● Instruction A
Print the full essay about the two wall plaques, reproducing it word for word.

━━━ Quoted passage

Thursday, 11 March 2010
Too Late Schmart
By Jeanne Waite Follett
Back in the late 1940s and early 1950s, I lived with my parents and siblings in the small log cabin they were building in rural Alaska. On the wall of the small living room, against the pine cone wallpaper, there were two plaques.
One of them had comical caricatures of an elderly man and woman. I remember lots of brown color, bits of red and white and yellow and blue, and molded words that read: “Ve get too soon ault, und too late schmart.”
The other, much more simple and less “ornate,” read: “SeVillie der dago atousin busses inaroe. NoJo dems trux summit cousin summit dux.” This is the one we kids delighted in handing to visitors, so much so that eventually it never was returned to its previous hanging nail, but lived on the end table within ready reach.
It was a joke, that second one, because it read, with proper spelling and punctuation: “See, Billie, there they go. A thousand busses in a row. No, Jo, them’s trucks. Some with cows in, some with ducks.”
Think what you might about my mother’s decorating sensibilities — and really, she was far less kitschy than this might indicate — when all the available money goes to feeding and housing and clothing the kids and the leftovers (if any) were set aside to buy more building materials, well, one has to take one’s interior decorations where they’re found.
It could also be that they were a gift from my aunt, the one who lived up the road from us and had that kind of humor.
The one in pidgin English I’m sure was simply a joke, kept around because it so amused the kids to be able to read something an adult “didn’t get.”
The other, though, hung on the wall in all its plaster of Paris glory never touched by children’s hands. It wasn’t funny, for one thing, other than the awful combination of “German” and English. And, for another, I think we sensed something brutally honest in those words, something children didn’t want to hear about or think about. We had enough truth to ponder, what with polio felling our friends, duck and cover drills in school and watching out for the moose that blocked our walk to school.

━━━━━━
━━━ Supplied material

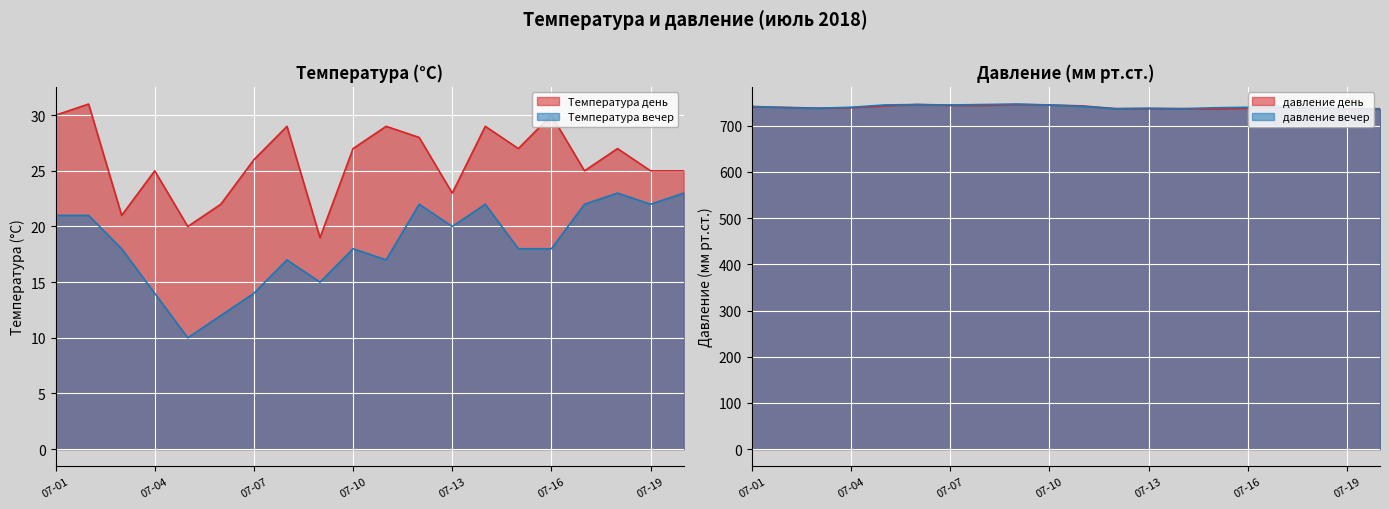

Does the chart display data point markers on the line(s)?

No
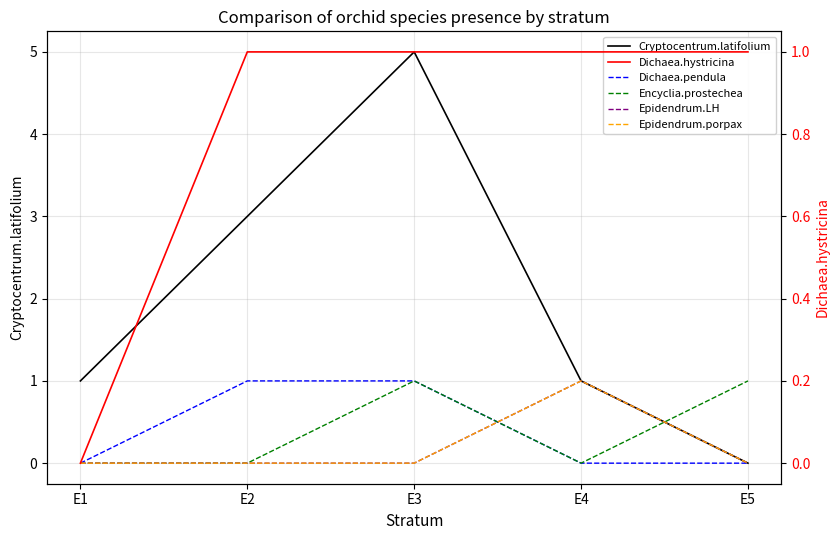

What is the difference between the Encyclia.prostechea values at E5 and E2?

1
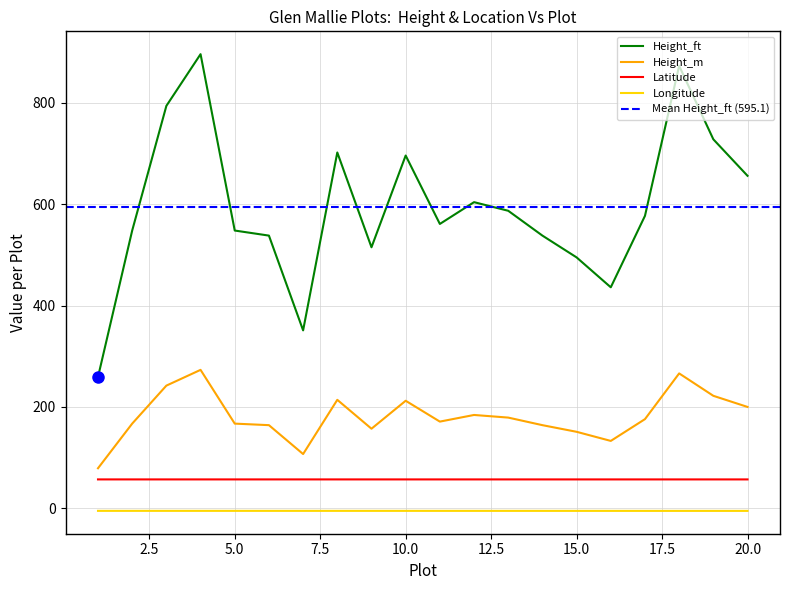

At which label does Height_ft first exceed 577?

3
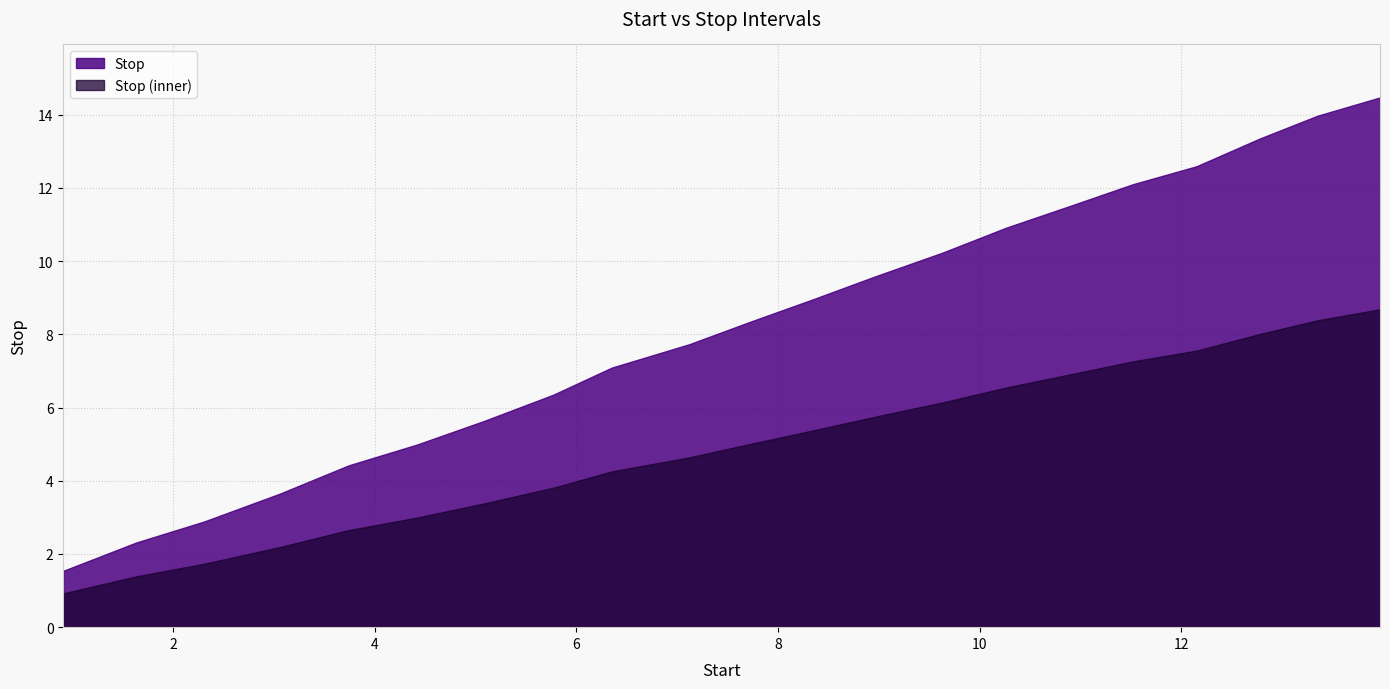

What is the minimum value shown in the chart?

0.9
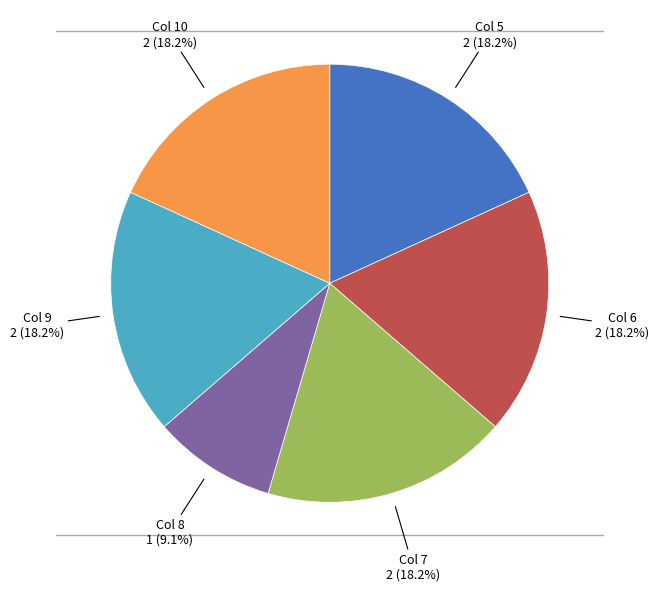

Is there a majority slice in this chart?

No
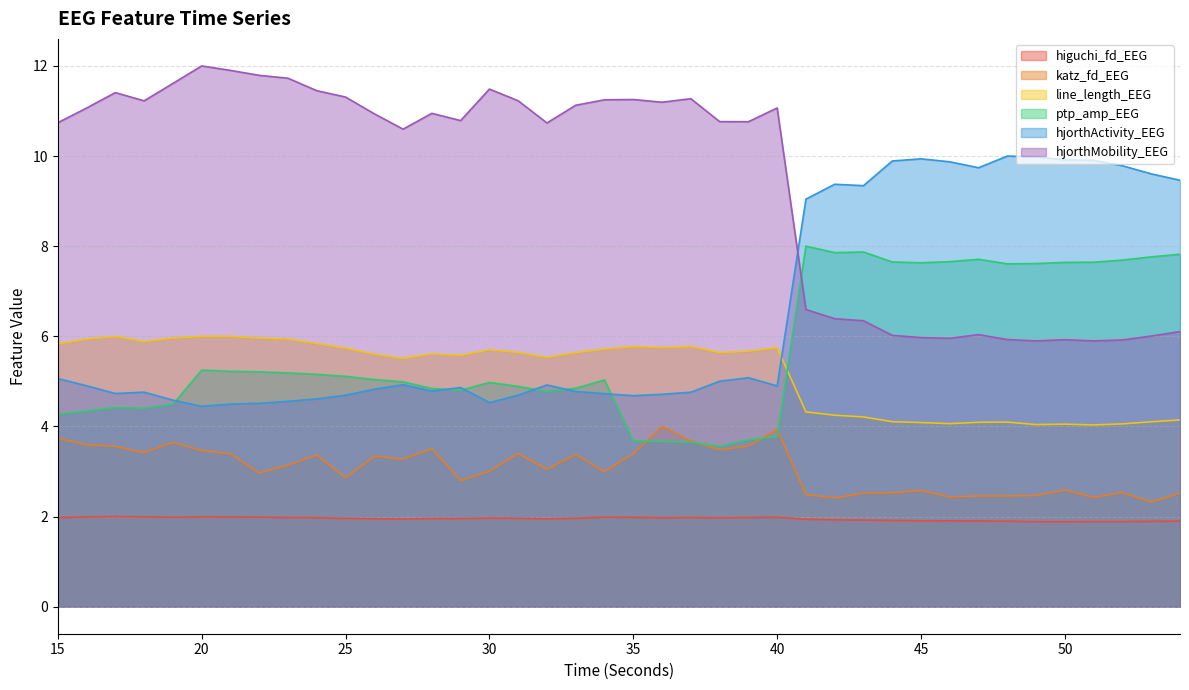

How many lines are shown in the chart?

6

━━━━━━

● Instruction B
Output every line of the records above verbatim, but leave the pictures out.

● Answer area A
Thursday, 11 March 2010
Too Late Schmart
By Jeanne Waite Follett
Back in the late 1940s and early 1950s, I lived with my parents and siblings in the small log cabin they were building in rural Alaska. On the wall of the small living room, against the pine cone wallpaper, there were two plaques.
One of them had comical caricatures of an elderly man and woman. I remember lots of brown color, bits of red and white and yellow and blue, and molded words that read: “Ve get too soon ault, und too late schmart.”
The other, much more simple and less “ornate,” read: “SeVillie der dago atousin busses inaroe. NoJo dems trux summit cousin summit dux.” This is the one we kids delighted in handing to visitors, so much so that eventually it never was returned to its previous hanging nail, but lived on the end table within ready reach.
It was a joke, that second one, because it read, with proper spelling and punctuation: “See, Billie, there they go. A thousand busses in a row. No, Jo, them’s trucks. Some with cows in, some with ducks.”
Think what you might about my mother’s decorating sensibilities — and really, she was far less kitschy than this might indicate — when all the available money goes to feeding and housing and clothing the kids and the leftovers (if any) were set aside to buy more building materials, well, one has to take one’s interior decorations where they’re found.
It could also be that they were a gift from my aunt, the one who lived up the road from us and had that kind of humor.
The one in pidgin English I’m sure was simply a joke, kept around because it so amused the kids to be able to read something an adult “didn’t get.”
The other, though, hung on the wall in all its plaster of Paris glory never touched by children’s hands. It wasn’t funny, for one thing, other than the awful combination of “German” and English. And, for another, I think we sensed something brutally honest in those words, something children didn’t want to hear about or think about. We had enough truth to ponder, what with polio felling our friends, duck and cover drills in school and watching out for the moose that blocked our walk to school.

● Answer area B
Does the chart display data point markers on the line(s)?

No

What is the difference between the Encyclia.prostechea values at E5 and E2?

1

At which label does Height_ft first exceed 577?

3

What is the minimum value shown in the chart?

0.9

Is there a majority slice in this chart?

No

How many lines are shown in the chart?

6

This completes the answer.